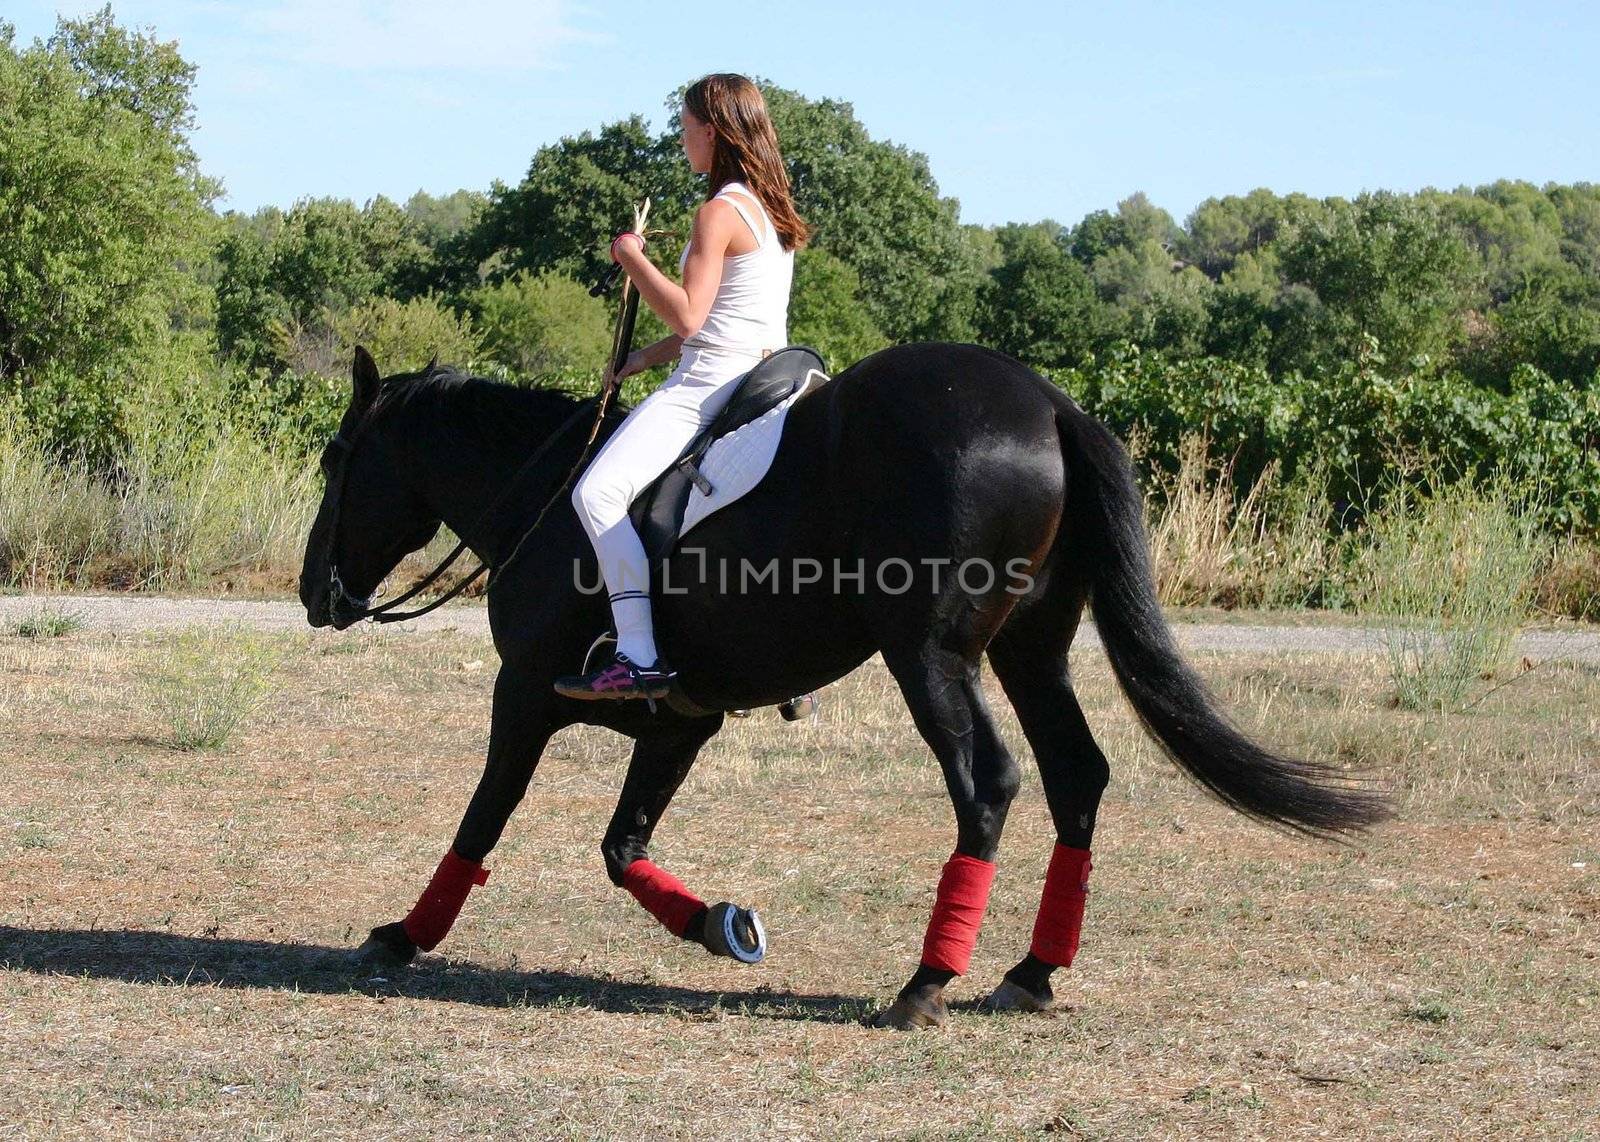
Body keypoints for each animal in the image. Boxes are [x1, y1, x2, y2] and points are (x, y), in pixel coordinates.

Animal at [300, 342, 1388, 1030]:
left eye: (335, 457)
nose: (316, 592)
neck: (545, 495)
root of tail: (1050, 404)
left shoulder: (522, 694)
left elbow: (481, 821)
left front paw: (404, 933)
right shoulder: (679, 722)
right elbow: (622, 847)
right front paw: (719, 924)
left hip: (931, 656)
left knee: (987, 783)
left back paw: (927, 980)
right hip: (1030, 650)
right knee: (1076, 774)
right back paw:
::::
TO DO. Could you print the lines of the records above from the one containing "root of tail: (1050, 404)" through the last, exactly and with no additions?

REPLY TO THE TASK.
root of tail: (1050, 404)
left shoulder: (522, 694)
left elbow: (481, 821)
left front paw: (404, 933)
right shoulder: (679, 722)
right elbow: (622, 847)
right front paw: (719, 924)
left hip: (931, 656)
left knee: (987, 783)
left back paw: (927, 980)
right hip: (1030, 650)
right knee: (1076, 774)
right back paw:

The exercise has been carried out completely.